> What needs to be done
Copy, from the listing, every line in which the string "armrests" is present.

------------------------------------------------------------------------

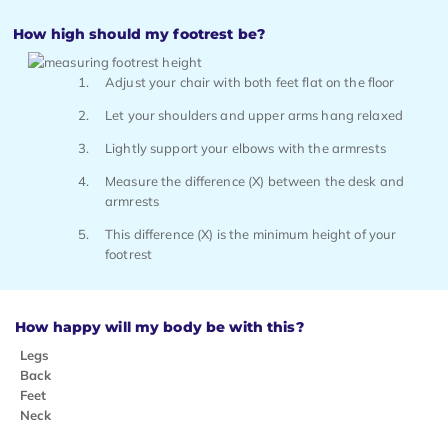
How high should my footrest be?
Adjust your chair with both feet flat on the floor
Let your shoulders and upper arms hang relaxed
Lightly support your elbows with the armrests
Measure the difference (X) between the desk and
armrests
This difference (X) is the minimum height of your
footrest
How happy will my body be with this?
Legs
Back
Feet
Neck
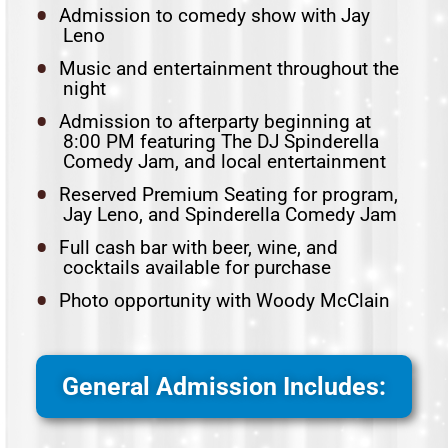
Admission to comedy show with Jay
Leno
Music and entertainment throughout the
night
Admission to afterparty beginning at
8:00 PM featuring The DJ Spinderella
Comedy Jam, and local entertainment
Reserved Premium Seating for program,
Jay Leno, and Spinderella Comedy Jam
Full cash bar with beer, wine, and
cocktails available for purchase
Photo opportunity with Woody McClain
General Admission Includes:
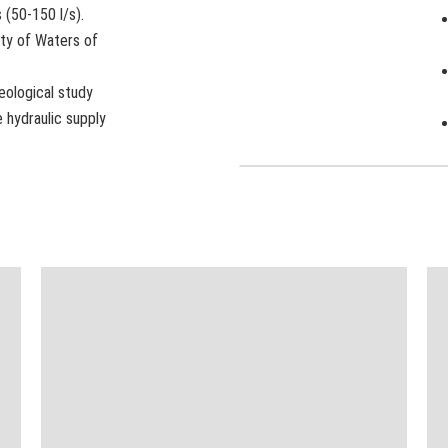
 (50-150 l/s).
ty of Waters of
eological study
 hydraulic supply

------------------------------------------------------------------------

> Response for this exercise
Lightly support your elbows with the armrests
armrests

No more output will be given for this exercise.